- [Task details] Reproduce verbatim the stretch of the items from their very beginning through the line containing "Evaluare nationala - VIII", with both ends included.
-- Exercise data follows --
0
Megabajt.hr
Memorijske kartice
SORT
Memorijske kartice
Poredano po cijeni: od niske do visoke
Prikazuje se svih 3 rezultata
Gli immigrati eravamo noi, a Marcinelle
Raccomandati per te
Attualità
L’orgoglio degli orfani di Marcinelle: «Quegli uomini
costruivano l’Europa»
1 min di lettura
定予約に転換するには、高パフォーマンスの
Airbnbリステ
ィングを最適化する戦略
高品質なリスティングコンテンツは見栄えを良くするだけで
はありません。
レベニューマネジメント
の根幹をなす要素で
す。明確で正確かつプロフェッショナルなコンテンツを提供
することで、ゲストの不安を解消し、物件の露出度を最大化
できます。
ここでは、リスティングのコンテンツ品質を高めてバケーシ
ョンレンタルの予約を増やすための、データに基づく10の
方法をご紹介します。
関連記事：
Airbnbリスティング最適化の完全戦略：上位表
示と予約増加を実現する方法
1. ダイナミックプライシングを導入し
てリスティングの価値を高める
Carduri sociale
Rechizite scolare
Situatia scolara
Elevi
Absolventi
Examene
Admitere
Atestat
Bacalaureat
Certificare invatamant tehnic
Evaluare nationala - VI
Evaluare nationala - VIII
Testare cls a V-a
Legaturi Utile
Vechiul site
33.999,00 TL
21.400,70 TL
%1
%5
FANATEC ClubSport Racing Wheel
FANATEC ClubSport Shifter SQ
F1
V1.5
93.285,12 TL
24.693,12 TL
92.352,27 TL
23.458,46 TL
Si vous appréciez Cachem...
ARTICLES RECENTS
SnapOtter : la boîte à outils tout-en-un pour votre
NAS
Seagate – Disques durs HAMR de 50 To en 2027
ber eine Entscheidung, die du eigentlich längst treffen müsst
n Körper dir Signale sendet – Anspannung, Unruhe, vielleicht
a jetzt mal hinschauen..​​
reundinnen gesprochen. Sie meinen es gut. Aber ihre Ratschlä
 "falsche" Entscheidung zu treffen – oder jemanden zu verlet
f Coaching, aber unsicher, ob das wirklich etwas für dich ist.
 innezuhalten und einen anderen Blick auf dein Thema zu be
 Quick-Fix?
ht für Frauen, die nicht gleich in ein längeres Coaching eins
-- Exercise data concluded --
- [The answer]
0
Megabajt.hr
Memorijske kartice
SORT
Memorijske kartice
Poredano po cijeni: od niske do visoke
Prikazuje se svih 3 rezultata
Gli immigrati eravamo noi, a Marcinelle
Raccomandati per te
Attualità
L’orgoglio degli orfani di Marcinelle: «Quegli uomini
costruivano l’Europa»
1 min di lettura
定予約に転換するには、高パフォーマンスの
Airbnbリステ
ィングを最適化する戦略
高品質なリスティングコンテンツは見栄えを良くするだけで
はありません。
レベニューマネジメント
の根幹をなす要素で
す。明確で正確かつプロフェッショナルなコンテンツを提供
することで、ゲストの不安を解消し、物件の露出度を最大化
できます。
ここでは、リスティングのコンテンツ品質を高めてバケーシ
ョンレンタルの予約を増やすための、データに基づく10の
方法をご紹介します。
関連記事：
Airbnbリスティング最適化の完全戦略：上位表
示と予約増加を実現する方法
1. ダイナミックプライシングを導入し
てリスティングの価値を高める
Carduri sociale
Rechizite scolare
Situatia scolara
Elevi
Absolventi
Examene
Admitere
Atestat
Bacalaureat
Certificare invatamant tehnic
Evaluare nationala - VI
Evaluare nationala - VIII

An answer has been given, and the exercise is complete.